Abstract
This article examines the contemporary meaning of subordination in academic employment and analyses how it intersects with the legal and epistemic dimensions of academic freedom. While academic staff members are formally employed under legal regimes grounded in hierarchical authority, their core professional activity is inherently autonomous, unpredictable and resistant to managerial control. The article argues that the academic profession operates at the intersection of two structurally distinct logics: the logic of employment, which presupposes supervisory power; and the logic of scholarship, which requires cognitive independence. Although these logics appear conceptually incompatible, the reality of academic work reveals a differentiated and non-binary spectrum of subordination.
Drawing on labour law theory, organisational studies and the sociology of science, the analysis demonstrates that academic subordination varies significantly across different categories of academic activity. Full subordination characterises organisational, administrative and reporting duties, which are defined and supervised by the employer. Teaching activities display a hybrid form of subordination. While universities may impose requirements concerning format, scheduling or curricular frameworks, the academic retains a degree of intellectual discretion regarding content, subject to disciplinary boundaries. Research, by contrast, is governed by residual and coarse-grained subordination. Although institutions cannot direct the substance of scholarly inquiry without infringing academic freedom, they shape the outer limits of what research is desirable through resource allocation, performance evaluation, strategic priorities and funding structures. This tripartite differentiation - full subordination in organisational tasks, hybrid in teaching, and only residual in research - constitutes the central conceptual contribution of the article and provides the analytical framework developed in the subsequent sections.
The article further argues that attempts to control scientific work encounter inherent structural limits. Drawing on Polanyi's conception of the ‘republic of science’, Merton's normative structure of scientific practice and Weick's theory of ‘loosely coupled systems’, the analysis demonstrates that scientific discovery is epistemically unpredictable and dependent on intrinsic motivation, professional discretion and decentralised judgment. As a result, managerial authority may govern procedures, but it cannot generate intellectual insight, creativity or discovery.
This structural asymmetry has significant implications for legal doctrine and institutional governance. For labour law, it challenges traditional conceptions of subordination as a uniform feature of the employment relationship and demonstrates the need for context-sensitive approaches to professions whose core activity is autonomous. For universities, it highlights the importance of designing governance mechanisms that secure institutional functioning without undermining the epistemic conditions under which knowledge is produced.

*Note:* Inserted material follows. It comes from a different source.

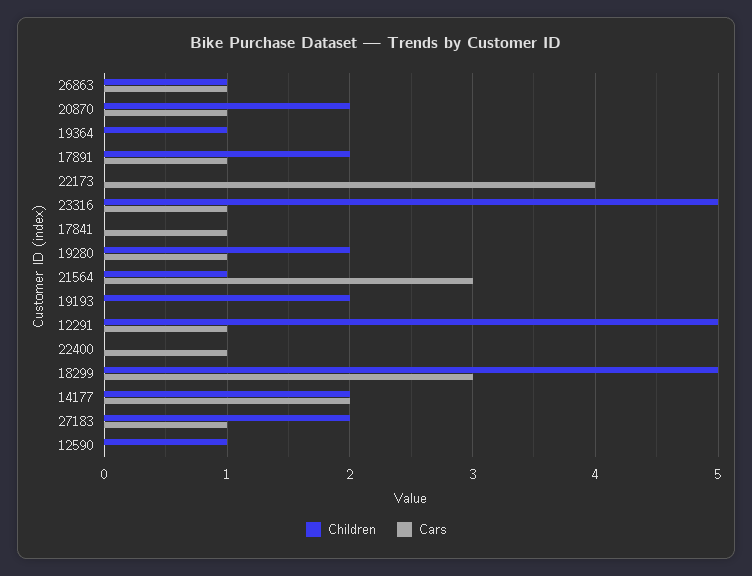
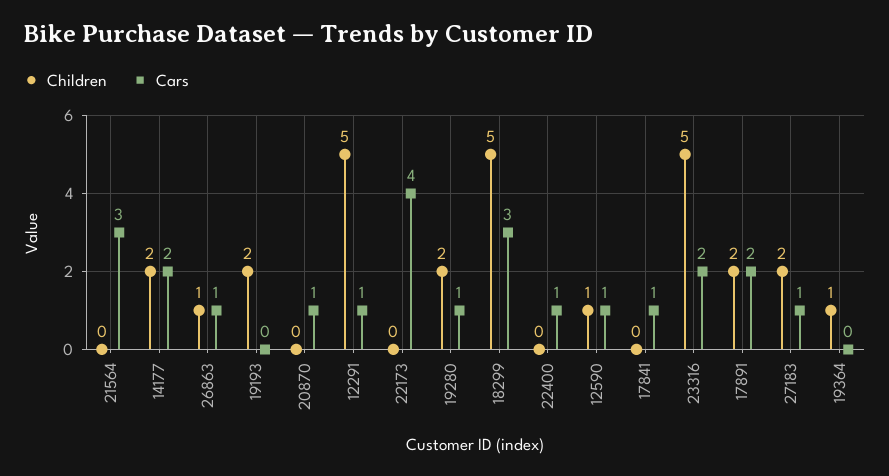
Children, 20870: 2 -> 0
Cars, 17891: 1 -> 2
Cars, 23316: 1 -> 2
Children, 21564: 1 -> 0
Cars, 12590: 0 -> 1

The article concludes that ‘in-subordination’ is not a defect of academic employment but an inherent characteristic of scholarly labour. The autonomy required for research cannot be fully absorbed by organisational hierarchies, yet the control required for institutional coordination cannot be eliminated. Contemporary universities operate in a dynamic equilibrium between these two poles. Understanding this equilibrium is essential for building regulatory and organisational frameworks that respect the nature of academic work while ensuring effective institutional operation.
The analysis is primarily situated within the European legal context, while selective references to North American approaches serve to illustrate how different legal traditions shape alternative understandings of academic freedom and subordination.